Pour avoir vécu la conférence parmi les chefs d’État et leurs collaborateurs, je crois pouvoir dire ceci.
Chefs d’État, délégués, journalistes sont venus à la conférence dans l’ensemble assez sceptiques, appréhendant l’affrontement de tempéraments trop divers, le choc entre conceptions opposées de l’indépendance nationale, de l’Unité africaine ou des rapports de l’Afrique avec l’étranger.

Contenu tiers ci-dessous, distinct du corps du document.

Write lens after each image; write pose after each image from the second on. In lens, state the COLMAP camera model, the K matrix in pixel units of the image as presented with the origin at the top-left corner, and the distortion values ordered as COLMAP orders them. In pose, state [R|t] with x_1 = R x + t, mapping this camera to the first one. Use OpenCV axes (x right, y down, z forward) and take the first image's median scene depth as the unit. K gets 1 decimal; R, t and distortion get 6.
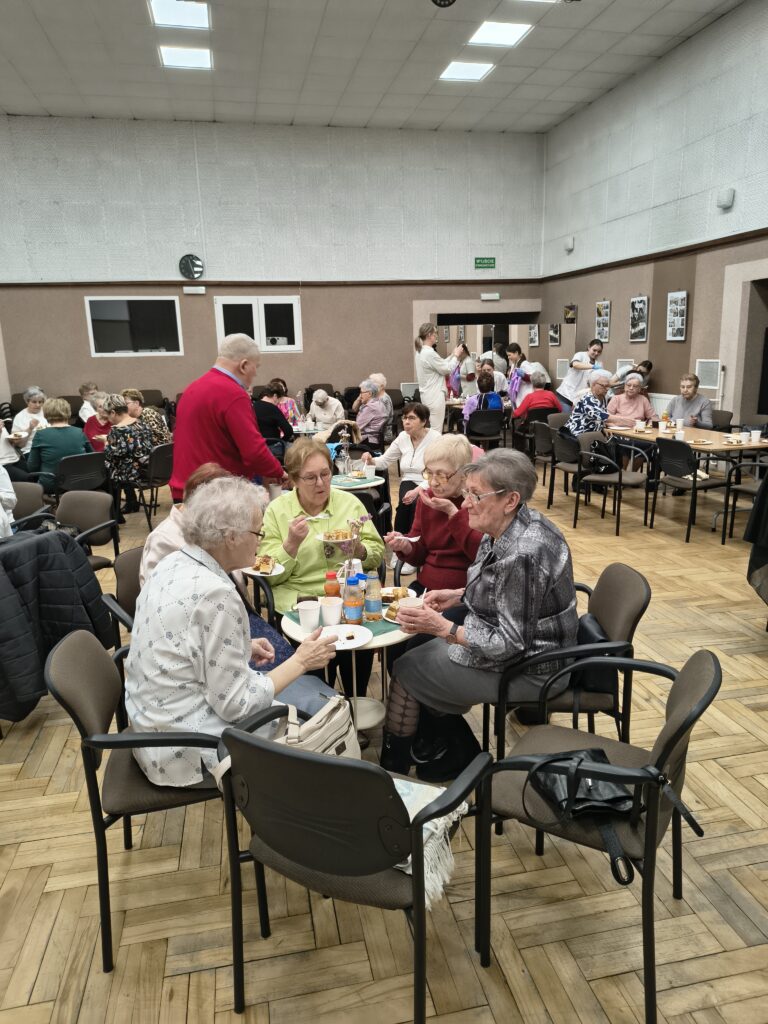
lens RADIAL K [[702.8, 0, 382.3], [0, 702.8, 511.3], [0, 0, 1]] dist [0.032312, -0.023432]
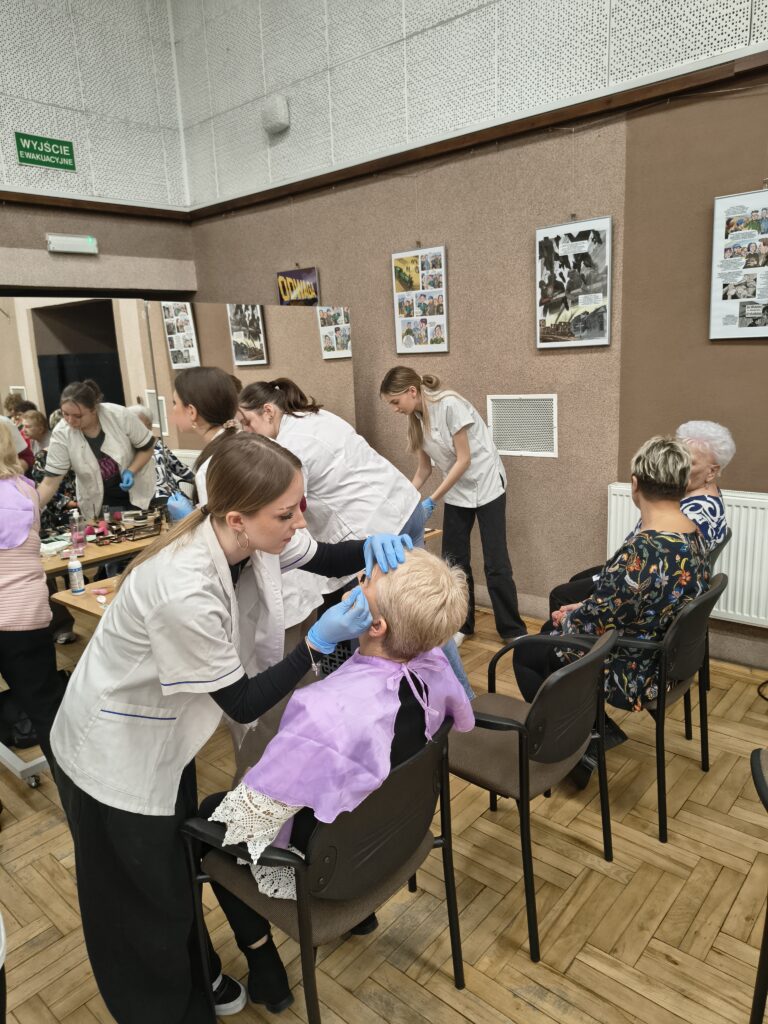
lens RADIAL K [[702.8, 0, 374.9], [0, 702.8, 507.0], [0, 0, 1]] dist [0.032312, -0.023432]
pose [[0.806939, -0.140252, 0.573741, 0.047152], [0.161600, 0.986758, 0.013933, -0.152685], [-0.568098, 0.081473, 0.818918, 0.648526]]
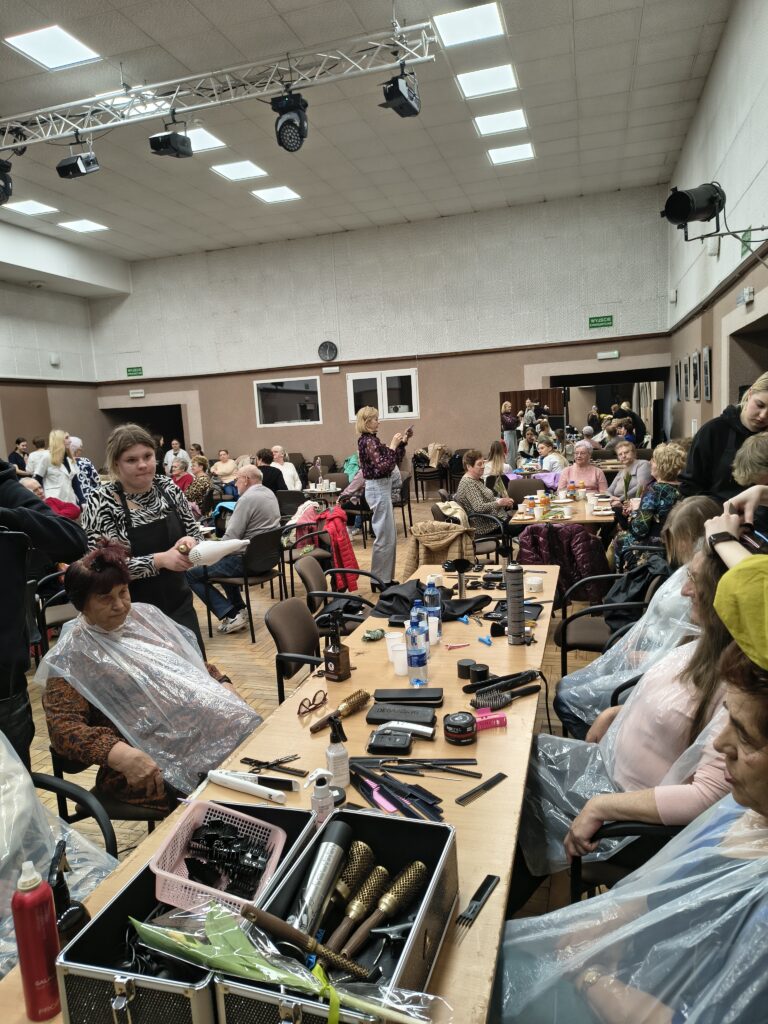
lens RADIAL K [[702.8, 0, 369.1], [0, 702.8, 507.2], [0, 0, 1]] dist [0.032312, -0.023432]
pose [[0.874680, 0.032105, -0.483637, 0.368640], [-0.075601, 0.994628, -0.070702, -0.005423], [0.478769, 0.098405, 0.872408, 0.024844]]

Nous sommes tous repartis optimistes : l’idée de l’Unité africaine a sa résonance ; la solidarité africaine est une réalité ; le progrès en Afrique est une sérieuse possibilité.
Les différences entre Africains blancs et Africains noirs, entre anglophones et francophones existent, mais elles ont tendance à s’estomper devant le passé colonial commun, le présent semblable et un avenir nécessairement interdépendant.
Certes, bien peu de pays africains sont proches du « décollage » économique, bien peu forment suffisamment de cadres pour se libérer du néocolonialisme de fait, bien peu réussissent à assurer chez eux le respect de la personne humaine, la démocratie politique et sociale, bien peu ont résolu le problème que pose une jeunesse exigeante. Mais tous ou presque en sont sérieusement préoccupés, tous ou presque cherchent, à travers une voie socialiste ou une autre, à y parvenir. Dans tous existent des forces réelles qui poussent au progrès et à la démocratie.
Cette plante, il faut maintenant la nourrir d’eau claire et pure. Ni trop : on la noierait ; ni trop peu : elle s’étiolerait.